§ Exercise instructions
Please copy each line of the listing that includes the string "lines".

§ Exercise material

....

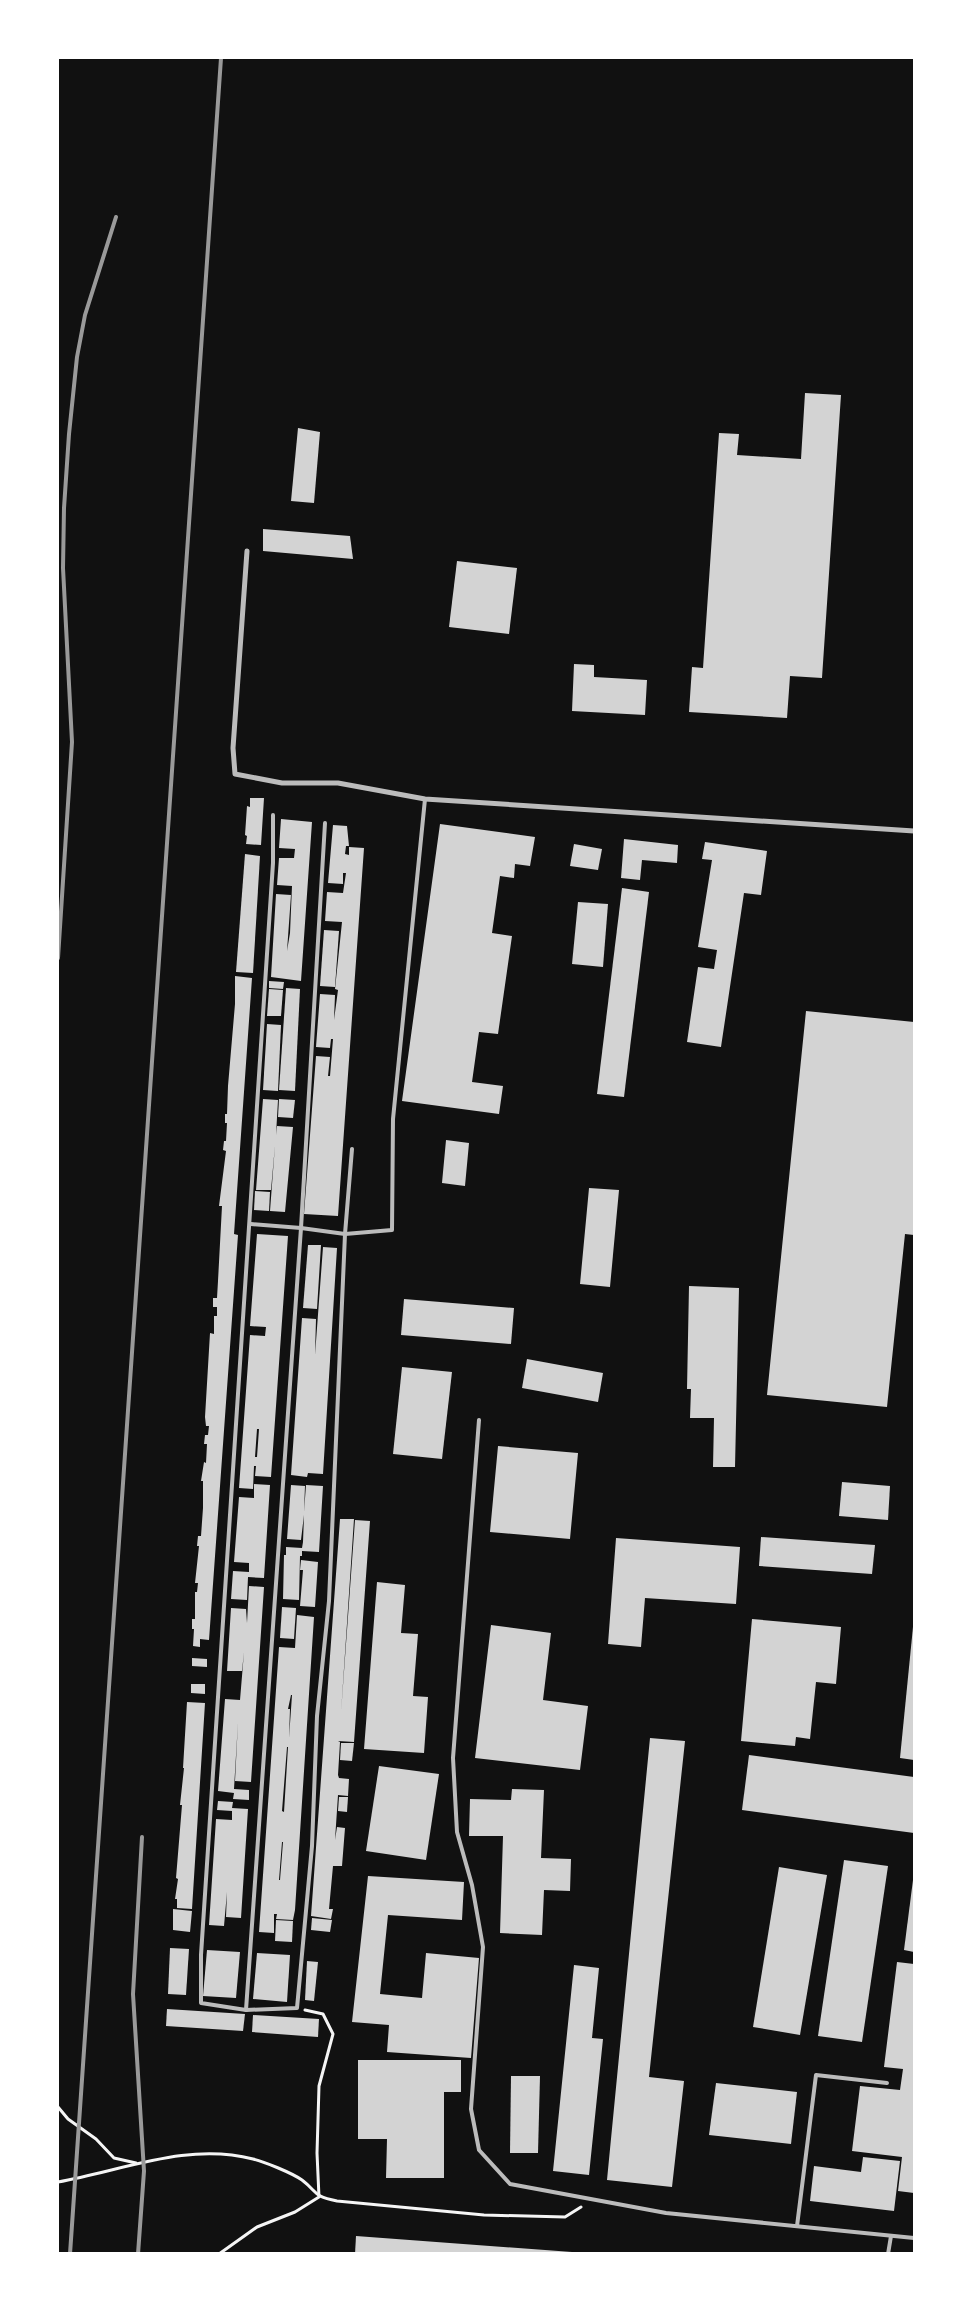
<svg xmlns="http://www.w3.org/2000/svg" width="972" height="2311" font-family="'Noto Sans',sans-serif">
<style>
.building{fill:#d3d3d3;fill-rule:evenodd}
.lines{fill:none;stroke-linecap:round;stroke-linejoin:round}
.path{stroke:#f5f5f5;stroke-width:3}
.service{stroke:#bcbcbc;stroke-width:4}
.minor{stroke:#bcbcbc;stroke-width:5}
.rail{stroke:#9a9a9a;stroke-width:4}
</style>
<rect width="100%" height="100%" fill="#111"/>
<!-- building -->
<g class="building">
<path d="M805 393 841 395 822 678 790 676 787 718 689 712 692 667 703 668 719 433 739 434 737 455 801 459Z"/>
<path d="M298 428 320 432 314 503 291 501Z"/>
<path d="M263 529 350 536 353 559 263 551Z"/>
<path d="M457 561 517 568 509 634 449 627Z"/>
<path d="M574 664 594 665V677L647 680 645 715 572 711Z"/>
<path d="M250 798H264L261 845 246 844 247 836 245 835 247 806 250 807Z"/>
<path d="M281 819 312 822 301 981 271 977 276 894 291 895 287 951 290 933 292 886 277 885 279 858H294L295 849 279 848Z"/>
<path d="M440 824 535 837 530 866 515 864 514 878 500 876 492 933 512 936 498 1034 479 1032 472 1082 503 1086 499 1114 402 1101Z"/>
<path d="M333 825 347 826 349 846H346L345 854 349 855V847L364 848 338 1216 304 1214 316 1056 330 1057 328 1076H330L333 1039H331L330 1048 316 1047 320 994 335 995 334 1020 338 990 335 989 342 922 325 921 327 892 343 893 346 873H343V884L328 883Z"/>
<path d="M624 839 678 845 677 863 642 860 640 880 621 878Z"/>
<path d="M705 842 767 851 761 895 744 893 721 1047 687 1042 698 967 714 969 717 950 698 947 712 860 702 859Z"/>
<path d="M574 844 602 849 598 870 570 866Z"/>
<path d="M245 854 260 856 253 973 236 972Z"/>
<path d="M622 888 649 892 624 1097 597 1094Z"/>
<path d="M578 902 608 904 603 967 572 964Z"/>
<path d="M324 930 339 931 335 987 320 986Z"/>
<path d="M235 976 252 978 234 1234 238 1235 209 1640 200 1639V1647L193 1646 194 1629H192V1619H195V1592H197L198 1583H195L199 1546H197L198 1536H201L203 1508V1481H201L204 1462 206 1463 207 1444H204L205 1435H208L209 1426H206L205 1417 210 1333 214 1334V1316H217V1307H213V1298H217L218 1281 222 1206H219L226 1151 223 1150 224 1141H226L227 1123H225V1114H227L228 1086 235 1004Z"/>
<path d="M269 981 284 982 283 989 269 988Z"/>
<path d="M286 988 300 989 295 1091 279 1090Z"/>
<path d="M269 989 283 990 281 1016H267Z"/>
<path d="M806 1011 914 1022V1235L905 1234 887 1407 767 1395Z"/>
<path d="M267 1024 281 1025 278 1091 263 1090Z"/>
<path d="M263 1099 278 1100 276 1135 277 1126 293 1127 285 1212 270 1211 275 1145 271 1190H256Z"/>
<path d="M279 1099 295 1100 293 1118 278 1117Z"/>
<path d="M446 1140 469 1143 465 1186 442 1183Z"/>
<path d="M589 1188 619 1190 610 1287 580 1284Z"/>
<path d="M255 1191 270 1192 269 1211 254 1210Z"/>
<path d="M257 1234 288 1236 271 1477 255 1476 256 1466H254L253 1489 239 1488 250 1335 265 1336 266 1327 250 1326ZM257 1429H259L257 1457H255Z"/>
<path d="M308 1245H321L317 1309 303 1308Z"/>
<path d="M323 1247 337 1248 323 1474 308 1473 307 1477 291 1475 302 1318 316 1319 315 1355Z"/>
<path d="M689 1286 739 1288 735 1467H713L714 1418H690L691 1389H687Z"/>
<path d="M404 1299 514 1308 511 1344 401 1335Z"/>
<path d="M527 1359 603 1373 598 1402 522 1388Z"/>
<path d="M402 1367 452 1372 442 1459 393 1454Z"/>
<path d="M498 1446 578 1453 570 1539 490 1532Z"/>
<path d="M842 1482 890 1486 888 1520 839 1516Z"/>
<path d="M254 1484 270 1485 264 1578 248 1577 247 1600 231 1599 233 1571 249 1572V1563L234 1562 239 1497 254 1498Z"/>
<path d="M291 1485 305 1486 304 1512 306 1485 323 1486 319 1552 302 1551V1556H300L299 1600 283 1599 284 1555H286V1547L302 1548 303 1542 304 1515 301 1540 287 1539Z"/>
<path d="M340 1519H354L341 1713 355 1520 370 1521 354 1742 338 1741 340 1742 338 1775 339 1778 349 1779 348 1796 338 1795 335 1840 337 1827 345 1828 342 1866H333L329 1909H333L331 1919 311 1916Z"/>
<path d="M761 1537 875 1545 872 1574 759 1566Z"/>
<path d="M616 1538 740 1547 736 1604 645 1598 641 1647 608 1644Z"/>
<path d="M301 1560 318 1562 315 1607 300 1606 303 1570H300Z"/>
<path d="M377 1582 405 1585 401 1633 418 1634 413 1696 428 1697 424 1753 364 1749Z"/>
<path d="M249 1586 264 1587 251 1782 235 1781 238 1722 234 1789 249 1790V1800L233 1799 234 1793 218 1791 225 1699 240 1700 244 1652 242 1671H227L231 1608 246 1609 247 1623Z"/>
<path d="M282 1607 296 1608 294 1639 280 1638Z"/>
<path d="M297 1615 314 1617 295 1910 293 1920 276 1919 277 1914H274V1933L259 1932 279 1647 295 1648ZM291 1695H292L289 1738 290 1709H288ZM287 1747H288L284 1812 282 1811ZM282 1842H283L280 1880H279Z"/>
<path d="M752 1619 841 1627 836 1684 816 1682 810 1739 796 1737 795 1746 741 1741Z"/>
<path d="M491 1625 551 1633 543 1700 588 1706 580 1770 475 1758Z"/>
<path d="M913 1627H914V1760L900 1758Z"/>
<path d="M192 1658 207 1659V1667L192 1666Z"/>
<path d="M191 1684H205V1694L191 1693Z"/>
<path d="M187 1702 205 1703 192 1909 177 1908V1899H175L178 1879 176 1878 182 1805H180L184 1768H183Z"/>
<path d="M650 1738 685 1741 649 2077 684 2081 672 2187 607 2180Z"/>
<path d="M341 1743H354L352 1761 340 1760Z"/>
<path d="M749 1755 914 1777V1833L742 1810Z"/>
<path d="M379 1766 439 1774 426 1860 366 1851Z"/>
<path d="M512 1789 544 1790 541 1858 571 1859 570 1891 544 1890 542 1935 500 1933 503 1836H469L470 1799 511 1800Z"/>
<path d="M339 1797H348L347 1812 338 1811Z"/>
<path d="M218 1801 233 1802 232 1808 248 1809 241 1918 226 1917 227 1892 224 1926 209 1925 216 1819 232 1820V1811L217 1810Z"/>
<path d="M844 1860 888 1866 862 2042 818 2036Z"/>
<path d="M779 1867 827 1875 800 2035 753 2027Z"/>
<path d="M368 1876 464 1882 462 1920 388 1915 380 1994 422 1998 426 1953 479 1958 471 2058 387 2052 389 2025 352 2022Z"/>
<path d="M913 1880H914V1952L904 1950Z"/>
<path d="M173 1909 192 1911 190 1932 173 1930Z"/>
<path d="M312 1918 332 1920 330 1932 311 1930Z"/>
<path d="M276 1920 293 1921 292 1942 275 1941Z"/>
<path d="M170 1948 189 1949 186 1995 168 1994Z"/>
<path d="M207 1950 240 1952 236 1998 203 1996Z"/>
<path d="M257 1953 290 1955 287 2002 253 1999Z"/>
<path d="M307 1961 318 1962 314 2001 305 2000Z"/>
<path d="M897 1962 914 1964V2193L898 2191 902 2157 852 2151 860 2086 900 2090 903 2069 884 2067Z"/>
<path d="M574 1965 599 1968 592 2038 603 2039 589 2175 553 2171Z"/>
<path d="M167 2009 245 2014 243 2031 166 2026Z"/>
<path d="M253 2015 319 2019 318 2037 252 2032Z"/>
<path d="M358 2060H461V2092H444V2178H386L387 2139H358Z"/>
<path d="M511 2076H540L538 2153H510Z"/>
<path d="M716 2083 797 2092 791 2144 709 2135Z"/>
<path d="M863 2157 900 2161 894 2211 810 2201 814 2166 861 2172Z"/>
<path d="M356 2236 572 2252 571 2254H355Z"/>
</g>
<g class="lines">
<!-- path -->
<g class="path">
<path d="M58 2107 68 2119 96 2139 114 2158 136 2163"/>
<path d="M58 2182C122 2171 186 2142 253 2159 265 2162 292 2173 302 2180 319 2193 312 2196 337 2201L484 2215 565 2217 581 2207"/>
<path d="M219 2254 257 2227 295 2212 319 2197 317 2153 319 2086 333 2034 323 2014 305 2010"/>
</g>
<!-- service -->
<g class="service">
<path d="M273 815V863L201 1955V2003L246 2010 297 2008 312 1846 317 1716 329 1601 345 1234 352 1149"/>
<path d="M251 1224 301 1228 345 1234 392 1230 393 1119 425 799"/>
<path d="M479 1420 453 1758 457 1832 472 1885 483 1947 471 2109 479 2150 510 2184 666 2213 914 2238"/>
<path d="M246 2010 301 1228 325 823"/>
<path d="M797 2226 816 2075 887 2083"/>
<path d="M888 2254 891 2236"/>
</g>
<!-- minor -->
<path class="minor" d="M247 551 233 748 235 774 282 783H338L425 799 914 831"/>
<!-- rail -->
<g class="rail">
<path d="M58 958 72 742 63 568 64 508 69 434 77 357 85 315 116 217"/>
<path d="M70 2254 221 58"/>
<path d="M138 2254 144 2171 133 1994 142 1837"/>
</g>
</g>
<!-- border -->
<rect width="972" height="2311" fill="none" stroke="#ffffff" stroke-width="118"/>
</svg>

....

§ Written solution
.lines{fill:none;stroke-linecap:round;stroke-linejoin:round}
<g class="lines">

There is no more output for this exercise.